> **Written task**
From the records below, extract only the lines running from the line with "feature file, then the function returns NULL." to the line with "Manual page by John Shore.", both lines included, reproducing them exactly.

> **Data listing**
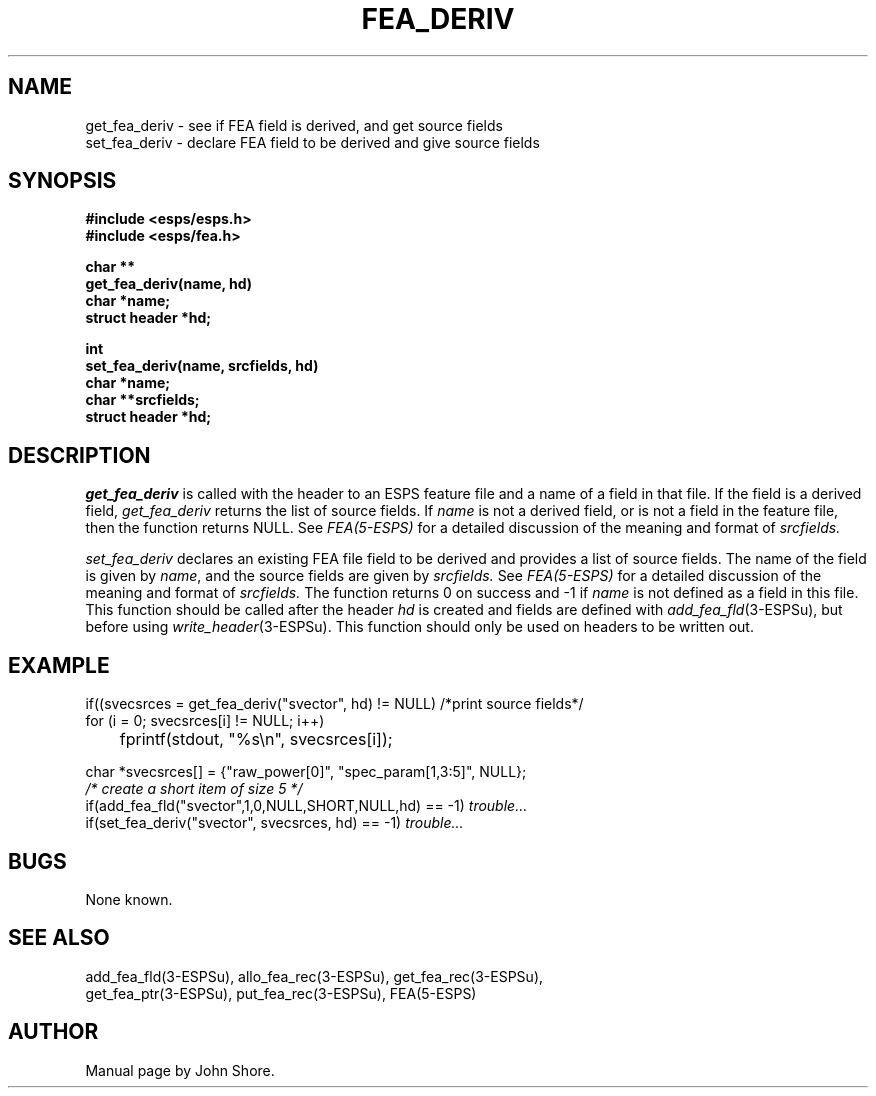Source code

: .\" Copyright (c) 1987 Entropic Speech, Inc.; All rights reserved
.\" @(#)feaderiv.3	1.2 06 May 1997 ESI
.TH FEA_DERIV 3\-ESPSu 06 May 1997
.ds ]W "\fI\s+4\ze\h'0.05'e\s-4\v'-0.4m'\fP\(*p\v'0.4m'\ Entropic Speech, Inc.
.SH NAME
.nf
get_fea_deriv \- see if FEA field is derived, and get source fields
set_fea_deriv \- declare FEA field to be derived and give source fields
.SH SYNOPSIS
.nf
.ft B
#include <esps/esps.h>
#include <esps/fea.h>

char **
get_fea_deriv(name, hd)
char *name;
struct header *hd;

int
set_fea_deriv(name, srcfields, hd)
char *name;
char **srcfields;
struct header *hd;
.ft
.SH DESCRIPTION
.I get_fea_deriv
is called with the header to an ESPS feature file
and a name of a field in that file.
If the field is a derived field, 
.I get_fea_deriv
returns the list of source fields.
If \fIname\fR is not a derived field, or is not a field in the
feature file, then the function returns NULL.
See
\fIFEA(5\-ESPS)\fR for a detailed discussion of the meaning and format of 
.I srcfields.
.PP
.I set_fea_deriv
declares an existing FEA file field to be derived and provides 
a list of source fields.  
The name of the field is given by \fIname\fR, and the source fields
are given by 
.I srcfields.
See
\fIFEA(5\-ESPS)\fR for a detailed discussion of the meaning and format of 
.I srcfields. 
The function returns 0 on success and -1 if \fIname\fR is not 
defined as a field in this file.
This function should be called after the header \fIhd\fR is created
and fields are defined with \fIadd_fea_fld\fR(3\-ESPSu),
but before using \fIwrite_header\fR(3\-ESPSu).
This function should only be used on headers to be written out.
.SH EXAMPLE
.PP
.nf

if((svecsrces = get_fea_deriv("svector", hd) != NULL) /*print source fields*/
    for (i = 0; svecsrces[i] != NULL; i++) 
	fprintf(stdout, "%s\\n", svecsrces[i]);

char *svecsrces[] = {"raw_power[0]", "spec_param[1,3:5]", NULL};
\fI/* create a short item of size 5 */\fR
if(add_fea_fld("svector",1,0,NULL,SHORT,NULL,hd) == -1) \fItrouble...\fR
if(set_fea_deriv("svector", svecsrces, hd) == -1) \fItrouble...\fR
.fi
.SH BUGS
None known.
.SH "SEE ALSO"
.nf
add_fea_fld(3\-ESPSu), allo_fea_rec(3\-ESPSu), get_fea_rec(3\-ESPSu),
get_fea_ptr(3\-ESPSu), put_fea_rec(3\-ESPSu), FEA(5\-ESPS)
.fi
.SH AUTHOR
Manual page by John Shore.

==

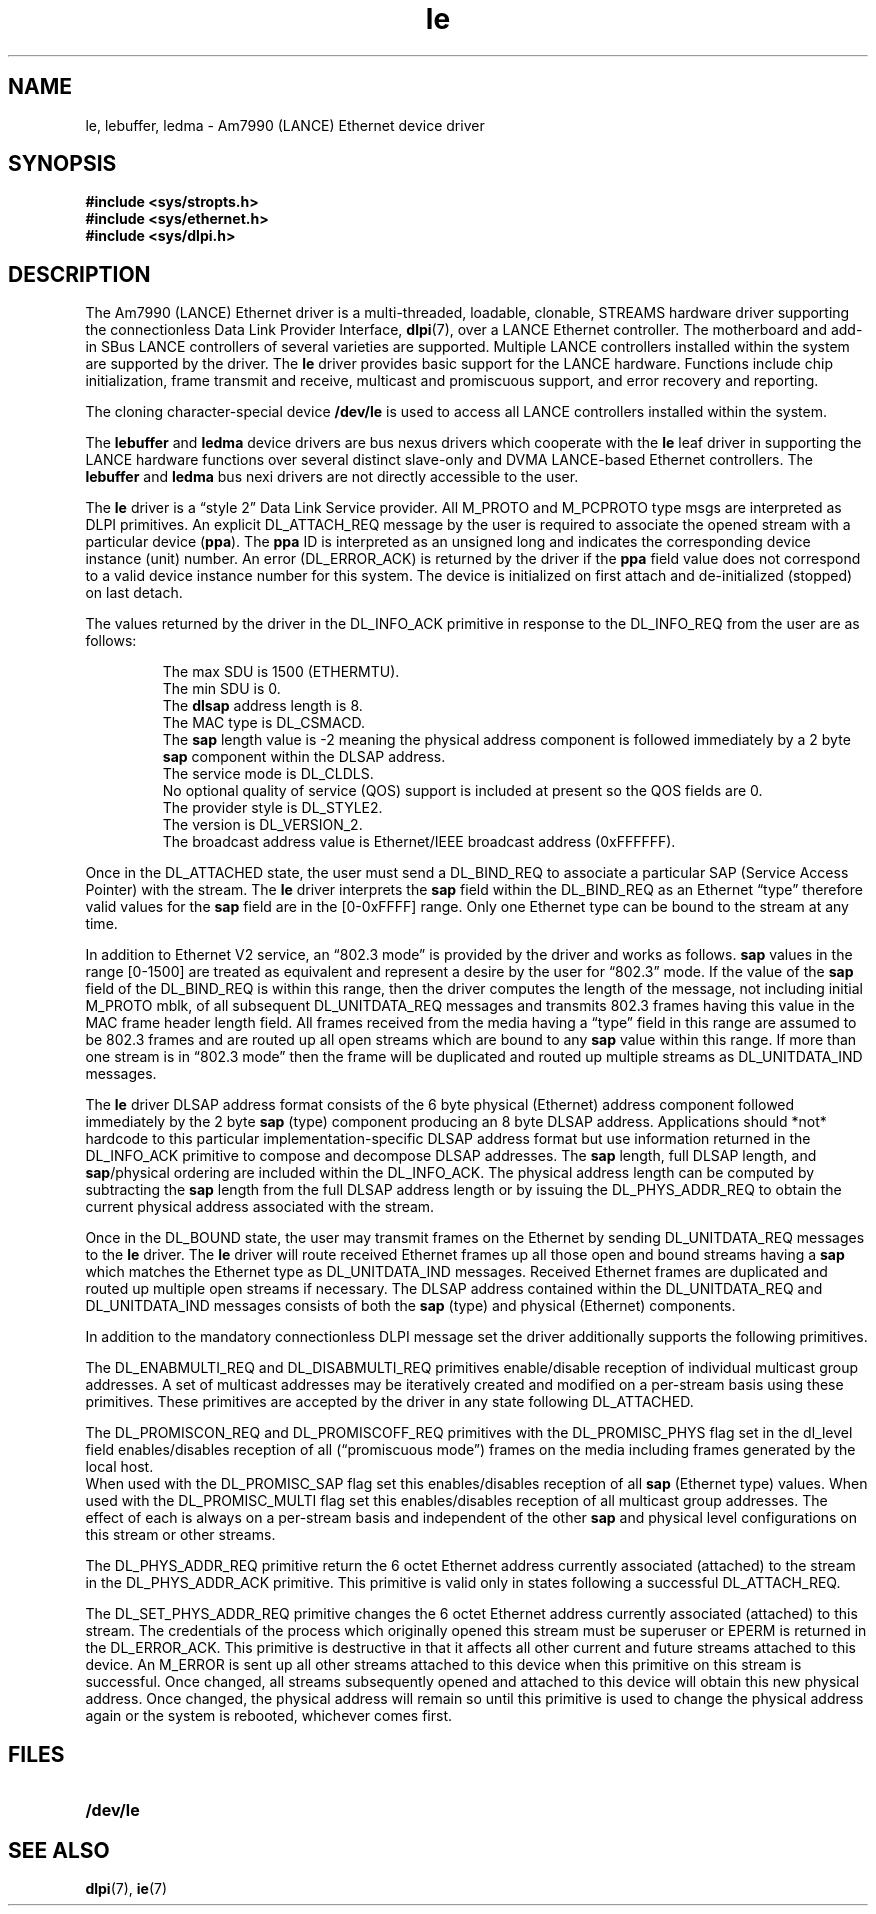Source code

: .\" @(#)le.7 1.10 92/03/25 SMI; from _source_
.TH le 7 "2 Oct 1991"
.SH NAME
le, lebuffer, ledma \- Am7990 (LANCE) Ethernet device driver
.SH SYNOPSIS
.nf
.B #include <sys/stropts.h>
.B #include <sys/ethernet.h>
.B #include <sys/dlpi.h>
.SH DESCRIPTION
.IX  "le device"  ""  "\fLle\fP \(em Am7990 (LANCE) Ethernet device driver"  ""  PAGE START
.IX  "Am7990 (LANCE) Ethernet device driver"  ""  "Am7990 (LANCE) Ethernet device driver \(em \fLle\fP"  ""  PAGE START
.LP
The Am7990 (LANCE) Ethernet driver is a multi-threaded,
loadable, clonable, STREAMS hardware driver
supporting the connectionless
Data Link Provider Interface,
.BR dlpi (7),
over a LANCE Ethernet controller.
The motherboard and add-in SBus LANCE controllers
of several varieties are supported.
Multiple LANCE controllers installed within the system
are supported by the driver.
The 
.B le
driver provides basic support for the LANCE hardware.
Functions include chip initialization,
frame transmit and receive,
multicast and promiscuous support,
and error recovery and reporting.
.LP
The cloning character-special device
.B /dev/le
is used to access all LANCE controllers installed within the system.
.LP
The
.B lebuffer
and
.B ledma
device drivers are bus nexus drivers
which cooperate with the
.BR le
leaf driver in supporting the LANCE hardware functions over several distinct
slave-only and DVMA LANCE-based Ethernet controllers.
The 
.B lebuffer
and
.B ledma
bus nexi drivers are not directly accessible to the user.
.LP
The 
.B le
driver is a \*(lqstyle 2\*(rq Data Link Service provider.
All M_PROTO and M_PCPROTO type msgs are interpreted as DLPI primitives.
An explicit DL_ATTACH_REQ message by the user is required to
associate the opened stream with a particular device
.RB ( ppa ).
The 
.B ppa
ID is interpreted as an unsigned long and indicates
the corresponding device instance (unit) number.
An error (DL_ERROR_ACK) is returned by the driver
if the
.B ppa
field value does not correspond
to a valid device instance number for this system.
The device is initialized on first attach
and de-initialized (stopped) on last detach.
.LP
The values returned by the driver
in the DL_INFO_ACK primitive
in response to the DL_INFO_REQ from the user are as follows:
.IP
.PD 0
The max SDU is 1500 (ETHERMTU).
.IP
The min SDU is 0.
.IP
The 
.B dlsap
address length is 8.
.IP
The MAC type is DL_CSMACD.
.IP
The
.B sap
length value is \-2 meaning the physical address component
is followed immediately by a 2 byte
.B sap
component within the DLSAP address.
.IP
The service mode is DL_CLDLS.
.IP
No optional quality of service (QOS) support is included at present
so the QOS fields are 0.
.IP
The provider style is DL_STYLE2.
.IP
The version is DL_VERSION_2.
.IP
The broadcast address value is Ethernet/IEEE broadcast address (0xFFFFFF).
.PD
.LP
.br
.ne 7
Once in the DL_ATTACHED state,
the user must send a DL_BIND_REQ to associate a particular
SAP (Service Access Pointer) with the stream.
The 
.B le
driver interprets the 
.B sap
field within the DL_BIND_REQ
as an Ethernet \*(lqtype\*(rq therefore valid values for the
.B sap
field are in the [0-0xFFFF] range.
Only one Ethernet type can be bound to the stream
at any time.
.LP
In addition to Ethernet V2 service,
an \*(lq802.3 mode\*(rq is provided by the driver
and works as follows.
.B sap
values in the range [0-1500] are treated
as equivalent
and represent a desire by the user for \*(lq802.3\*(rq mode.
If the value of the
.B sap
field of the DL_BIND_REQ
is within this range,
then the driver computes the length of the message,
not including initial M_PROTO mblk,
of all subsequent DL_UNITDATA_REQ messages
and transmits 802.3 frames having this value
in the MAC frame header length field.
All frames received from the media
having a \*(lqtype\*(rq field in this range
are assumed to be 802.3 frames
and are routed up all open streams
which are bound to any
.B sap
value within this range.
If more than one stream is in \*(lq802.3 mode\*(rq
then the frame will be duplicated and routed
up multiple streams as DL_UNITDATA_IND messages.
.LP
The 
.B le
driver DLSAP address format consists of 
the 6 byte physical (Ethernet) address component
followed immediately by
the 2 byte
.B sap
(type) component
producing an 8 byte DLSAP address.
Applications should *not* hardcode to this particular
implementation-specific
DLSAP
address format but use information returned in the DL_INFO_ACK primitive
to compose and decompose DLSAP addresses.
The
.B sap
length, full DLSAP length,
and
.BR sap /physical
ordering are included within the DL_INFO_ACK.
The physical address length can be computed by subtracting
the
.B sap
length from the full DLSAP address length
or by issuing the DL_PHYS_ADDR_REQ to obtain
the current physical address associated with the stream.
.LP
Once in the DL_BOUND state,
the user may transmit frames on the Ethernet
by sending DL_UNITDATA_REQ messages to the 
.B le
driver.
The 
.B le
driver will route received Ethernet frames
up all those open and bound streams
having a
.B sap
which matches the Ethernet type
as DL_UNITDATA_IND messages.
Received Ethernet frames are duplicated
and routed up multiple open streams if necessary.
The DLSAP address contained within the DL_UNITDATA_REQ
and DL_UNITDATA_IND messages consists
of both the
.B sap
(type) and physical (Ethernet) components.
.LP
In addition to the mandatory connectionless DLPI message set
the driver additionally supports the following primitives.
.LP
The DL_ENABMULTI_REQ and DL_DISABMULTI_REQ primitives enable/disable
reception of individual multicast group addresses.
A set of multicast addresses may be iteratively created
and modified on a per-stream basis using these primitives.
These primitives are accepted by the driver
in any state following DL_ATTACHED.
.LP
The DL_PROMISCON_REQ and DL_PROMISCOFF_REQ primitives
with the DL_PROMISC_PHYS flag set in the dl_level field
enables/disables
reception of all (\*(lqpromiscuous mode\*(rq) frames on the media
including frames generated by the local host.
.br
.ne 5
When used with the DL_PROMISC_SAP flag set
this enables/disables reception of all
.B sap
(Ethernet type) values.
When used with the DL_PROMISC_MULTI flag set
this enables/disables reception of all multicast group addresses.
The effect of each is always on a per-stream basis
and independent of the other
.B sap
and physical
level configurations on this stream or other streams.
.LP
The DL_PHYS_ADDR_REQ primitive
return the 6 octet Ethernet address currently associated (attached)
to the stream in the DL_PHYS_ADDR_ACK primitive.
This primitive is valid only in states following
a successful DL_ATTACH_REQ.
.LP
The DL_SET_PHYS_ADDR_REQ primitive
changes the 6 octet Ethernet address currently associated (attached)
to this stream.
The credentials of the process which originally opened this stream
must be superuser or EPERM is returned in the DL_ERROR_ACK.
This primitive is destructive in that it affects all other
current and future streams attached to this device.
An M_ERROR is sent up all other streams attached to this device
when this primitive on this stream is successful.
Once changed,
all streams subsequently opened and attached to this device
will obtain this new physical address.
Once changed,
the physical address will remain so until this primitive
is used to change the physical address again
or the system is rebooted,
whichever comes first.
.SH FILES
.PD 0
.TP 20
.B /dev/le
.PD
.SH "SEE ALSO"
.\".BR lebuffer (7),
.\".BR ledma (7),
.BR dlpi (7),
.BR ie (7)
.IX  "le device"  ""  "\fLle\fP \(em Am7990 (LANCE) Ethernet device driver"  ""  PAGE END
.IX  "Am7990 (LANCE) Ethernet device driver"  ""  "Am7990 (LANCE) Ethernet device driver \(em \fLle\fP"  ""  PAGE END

...

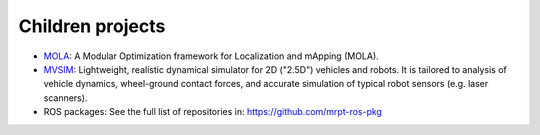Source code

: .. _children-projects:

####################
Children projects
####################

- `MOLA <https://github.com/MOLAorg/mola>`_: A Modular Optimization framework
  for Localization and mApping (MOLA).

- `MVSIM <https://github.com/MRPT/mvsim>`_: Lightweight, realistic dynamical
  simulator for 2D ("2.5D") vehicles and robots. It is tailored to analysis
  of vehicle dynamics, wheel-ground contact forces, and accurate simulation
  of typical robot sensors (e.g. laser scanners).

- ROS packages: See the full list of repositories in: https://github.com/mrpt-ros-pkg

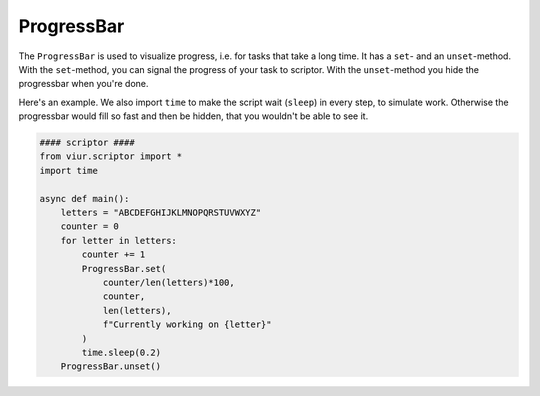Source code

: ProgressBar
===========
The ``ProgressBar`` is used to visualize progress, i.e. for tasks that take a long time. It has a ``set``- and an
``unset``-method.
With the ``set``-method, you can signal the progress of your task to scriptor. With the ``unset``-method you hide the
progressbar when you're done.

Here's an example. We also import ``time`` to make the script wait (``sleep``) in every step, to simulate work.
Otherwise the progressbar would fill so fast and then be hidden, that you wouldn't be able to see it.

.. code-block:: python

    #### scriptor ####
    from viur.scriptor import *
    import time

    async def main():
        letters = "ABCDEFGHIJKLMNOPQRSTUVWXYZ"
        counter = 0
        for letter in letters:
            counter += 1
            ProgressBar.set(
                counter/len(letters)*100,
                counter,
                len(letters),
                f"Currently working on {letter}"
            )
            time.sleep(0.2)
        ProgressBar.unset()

> **Expected output**
feature file, then the function returns NULL.
See
\fIFEA(5\-ESPS)\fR for a detailed discussion of the meaning and format of 
.I srcfields.
.PP
.I set_fea_deriv
declares an existing FEA file field to be derived and provides 
a list of source fields.  
The name of the field is given by \fIname\fR, and the source fields
are given by 
.I srcfields.
See
\fIFEA(5\-ESPS)\fR for a detailed discussion of the meaning and format of 
.I srcfields. 
The function returns 0 on success and -1 if \fIname\fR is not 
defined as a field in this file.
This function should be called after the header \fIhd\fR is created
and fields are defined with \fIadd_fea_fld\fR(3\-ESPSu),
but before using \fIwrite_header\fR(3\-ESPSu).
This function should only be used on headers to be written out.
.SH EXAMPLE
.PP
.nf

if((svecsrces = get_fea_deriv("svector", hd) != NULL) /*print source fields*/
    for (i = 0; svecsrces[i] != NULL; i++) 
	fprintf(stdout, "%s\\n", svecsrces[i]);

char *svecsrces[] = {"raw_power[0]", "spec_param[1,3:5]", NULL};
\fI/* create a short item of size 5 */\fR
if(add_fea_fld("svector",1,0,NULL,SHORT,NULL,hd) == -1) \fItrouble...\fR
if(set_fea_deriv("svector", svecsrces, hd) == -1) \fItrouble...\fR
.fi
.SH BUGS
None known.
.SH "SEE ALSO"
.nf
add_fea_fld(3\-ESPSu), allo_fea_rec(3\-ESPSu), get_fea_rec(3\-ESPSu),
get_fea_ptr(3\-ESPSu), put_fea_rec(3\-ESPSu), FEA(5\-ESPS)
.fi
.SH AUTHOR
Manual page by John Shore.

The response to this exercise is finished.